Ce que vous me dites d’Auguste Barbier est bien fait pour m’étonner, et je ne doute pas, Princesse, que vous n’ayez eu affaire là à un de ces hommes qui se donnent pour ce qu’ils ne sont pas. Auguste Barbier, le vrai, l’auteur des Iambes, est un petit homme court et gros, très-myope, très-bien mis habituellement, fils de notaire et par conséquent riche ou très à l’aise, ayant passé l’âge des folies et n’en ayant jamais fait, même en temps utile ; tout occupé d’art, de lecture, n’ayant jamais retrouvé la belle veine qu’il n’a rencontrée qu’une fois ; poëte de hasard, mais poëte : enfin, je le sais digne de caractère, et, quoique depuis des années ses yeux myopes l’empêchent régulièrement de me reconnaître quand il me rencontre, et qu’il ne me rende jamais mon salut, je n’ai pas cessé de l’estimer et de le considérer comme des plus honorables. Ainsi ce sera un faux Auguste Barbier qui aura profité de équivoque du nom pour escroquer à Son Altesse impériale un de ses bienfaits. — On pourra éclaircir la chose si elle vous paraît, Princesse, en mériter la peine.

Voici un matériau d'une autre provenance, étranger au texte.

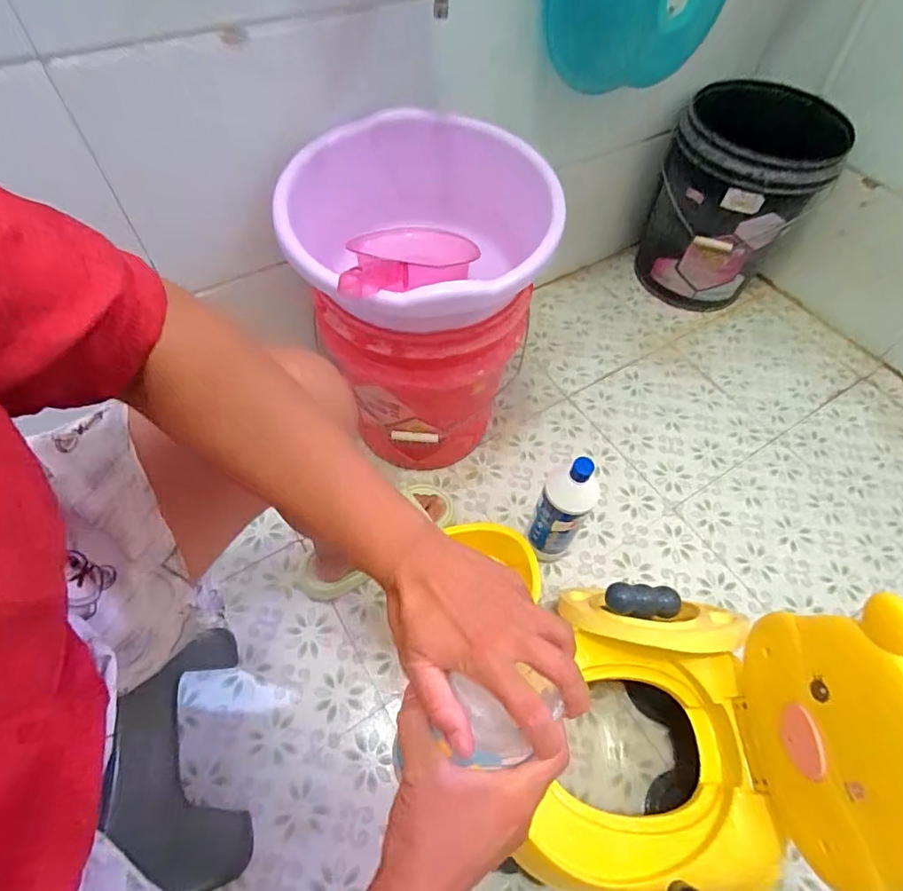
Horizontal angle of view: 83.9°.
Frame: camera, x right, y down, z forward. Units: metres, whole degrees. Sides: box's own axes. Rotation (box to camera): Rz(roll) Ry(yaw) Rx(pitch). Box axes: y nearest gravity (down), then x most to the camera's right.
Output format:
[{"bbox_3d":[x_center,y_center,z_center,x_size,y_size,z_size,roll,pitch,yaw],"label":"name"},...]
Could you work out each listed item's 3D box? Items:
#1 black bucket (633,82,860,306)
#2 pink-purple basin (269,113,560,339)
[{"bbox_3d":[0.605,-0.533,1.123,0.285,0.380,0.326,24,61,12],"label":"black bucket"},{"bbox_3d":[-0.030,-0.274,0.640,0.318,0.121,0.317,1,59,-2],"label":"pink-purple basin"}]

J’ai envie, à l’un de mes prochains lundis, de m’occuper de M. de Cavour, à l’occasion de volumes qui ont été publiés sur lui. J’ai fait demander à M. Nigra d’en causer auparavant avec lui pour être dans le vrai du ton. Ce sera une manière d’exprimer à côté de la politique, mais d’un accent bien senti, ce que nous pensons.

Écrivez-vous vous-même, Princesse ? Avez-vous emporté avec vous ce petit cahier où vous jetez vos souvenirs comme ils viennent, et où vous pourrez plus d’une fois soulager votre âme quand vous la sentirez oppressée de quelque énormité trop odieuse dans le présent ? Il n’était que de commencer, et le plus fort est fait. Le fil se dévidera de lui-même.

Je suis bien languissant d’idées et bien nul de nouvelles : j’en voudrais avoir d’un peu vives et amusantes à vous raconter. Mais que puis-je en pareille matière ? Je ne puis, Princesse, que vous offrir des sentiments de reconnaissance, d’affection fidèle et de désir que ces deux mois d’Italie soient pour vous aussi remplis et aussi agréables qu’ils sont vides pour nous.

Daignez agréer, Princesse, l’expression bien sincère de mon respectueux attachement.


J’envoie à l’heureuse colonie impériale de Belgirate une poignée de souvenirs.

  1. « L’infortuné Hudson Lowe. » M. Sainte-Beuve avait déjà relevé cette singulière épithète dans un article qui venait de paraître au Constitutionnel (8 septembre 1802), et qui a été recueilli depuis au tome III des Nouveaux Lundis. Il a pour titre Sainte-Hélène, et pour sujet principal le dernier volume de l’Histoire du Consulat et de l’Empire.